I have been using the dredge function in the MuMIn package to conduct model averaging on my global GAM model (using bam from the mgcv package), with a priori selected explanatory variables and two random effects and a negative binomial distribution.

gsGlob <- bam(gs~ species + season + sex + TL2 + year + s(ri, bs="ad") +
                cloud + s(current2) + s(depth2) + DHW + 
                salinity2 + SST.anomaly2 + s(SST.variability2) + wind2 +
                 s(code, bs = 're') + s(station, bs = 're'), 
               family=nb(), data=allVars_node_dat, na.action = "na.fail", discrete = TRUE)

And I'm using pdredge from MuMIn so I can increase the speed of the dredge.

mycluster = makeCluster(5, type = "SOCK")  ## also need snow installed

#data must exported to the cluster - see 'details' https://rdrr.io/cran/MuMIn/man/pdredge.html
clusterExport(mycluster,"allVars_node_dat")


#required packages must be also loaded there
clusterEvalQ(mycluster, library(mgcv))


gsGlob_dredge <- MuMIn::pdredge(gsGlob, mycluster)

The top model has a vastly different AIC to the others, but has -23 degrees of freedom

enter image description here

What does this mean?

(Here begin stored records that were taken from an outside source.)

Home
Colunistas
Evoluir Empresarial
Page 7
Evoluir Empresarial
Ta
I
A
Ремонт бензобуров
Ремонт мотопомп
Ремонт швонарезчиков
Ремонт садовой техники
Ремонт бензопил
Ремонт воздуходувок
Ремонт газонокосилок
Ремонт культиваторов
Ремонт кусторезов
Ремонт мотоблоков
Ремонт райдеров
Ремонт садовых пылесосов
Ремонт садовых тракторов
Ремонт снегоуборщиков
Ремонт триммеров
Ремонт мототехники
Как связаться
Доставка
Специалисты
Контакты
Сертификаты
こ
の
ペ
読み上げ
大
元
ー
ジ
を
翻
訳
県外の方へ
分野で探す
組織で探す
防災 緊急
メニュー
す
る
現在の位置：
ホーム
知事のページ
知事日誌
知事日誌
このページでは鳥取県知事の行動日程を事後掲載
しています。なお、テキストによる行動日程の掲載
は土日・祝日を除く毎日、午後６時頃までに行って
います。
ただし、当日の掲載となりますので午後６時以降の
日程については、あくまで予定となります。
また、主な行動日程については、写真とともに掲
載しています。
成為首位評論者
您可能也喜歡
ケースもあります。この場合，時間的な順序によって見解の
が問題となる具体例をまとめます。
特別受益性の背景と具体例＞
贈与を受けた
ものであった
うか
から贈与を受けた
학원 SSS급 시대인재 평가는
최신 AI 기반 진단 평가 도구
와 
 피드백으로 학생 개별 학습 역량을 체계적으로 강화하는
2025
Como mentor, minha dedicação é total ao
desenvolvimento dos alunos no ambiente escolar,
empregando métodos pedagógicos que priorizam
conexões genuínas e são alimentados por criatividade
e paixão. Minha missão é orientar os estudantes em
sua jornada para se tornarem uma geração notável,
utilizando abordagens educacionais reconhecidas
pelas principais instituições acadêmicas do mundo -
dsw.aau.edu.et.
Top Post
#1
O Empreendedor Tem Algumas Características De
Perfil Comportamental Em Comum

Should I be ignoring and removing the top model as that doesn't seem right and conducting the model averaging on the other models? Or is it OK to use this as the top model?

The full dataset from the dredge can be found here and the full dataset here

mikejwilliamson
  • 405
  • 1
  • 7
  • 17
  • 1
    Don't do it this way; use `select = TRUE` to put extra penalties on the smooths, use `paraPen` to penalise the parametric effects, and you should include the random effects regardless of how much variance they use, but you can formally look at this through variance components `gam.vcomp()` on the fitted model. At least this way you'd be using your electrons usefully. – Gavin Simpson Aug 23 '21 at 08:37

1 Answers1

1

I tried to make this a comment, but it was too long. I'm not an expert. However, I am fairly certain it has to do with the consolidation of the submodels. The iterative updating employed by BAM creates multiple different values for things like the DF. I am basing this thought process on the article by Wood et al. (2015) and the article by Hauenstein et al. (2016). In Hauenstein et al.'s article, they ran into negative degrees of freedom for some random forest modeling and discuss the how and why of it in section 4.1.

My take on the negation of the degrees of freedom? I don't think that it is unimportant, but the model selection should not be made in this field, in and of itself.

Other things I would look at:

  • since I would have split the data into training and testing sets, I would test the models with the data - is test performance similar?
  • visualize data and possibly the residuals to understand how is it is distributed
  • Is the variance consistent? (AKA homogeneity)
  • visualize the prediction versus the actual values, looking for anything that clearly indicates a more suitable model
  • use MuMIn::model.avg() to compare them

(The links in the narrative will take you to 'free' locations. The DOI links will take you to the journal.)

Wood, S. N., Goude, Y., & Shaw, S. (2015) Generalized additive models for large data sets. Journal of the Royal Statistical Society. Series C (Applied Statistics), 64(1), 139-155. https://doi.org/10.1111/rssc.12068

Hauenstein, S., Wood, S. N., & Dormann, C. F. (2018). Computing AIC for black-box models using generalized degrees of freedom: A comparison with cross-validation. Communications in Statistics - Simulation and Computation, 47(5), 1382-1396. https://doi.org/10.1080/03610918.2017.1315728

Kat
  • 15,669
  • 3
  • 18
  • 51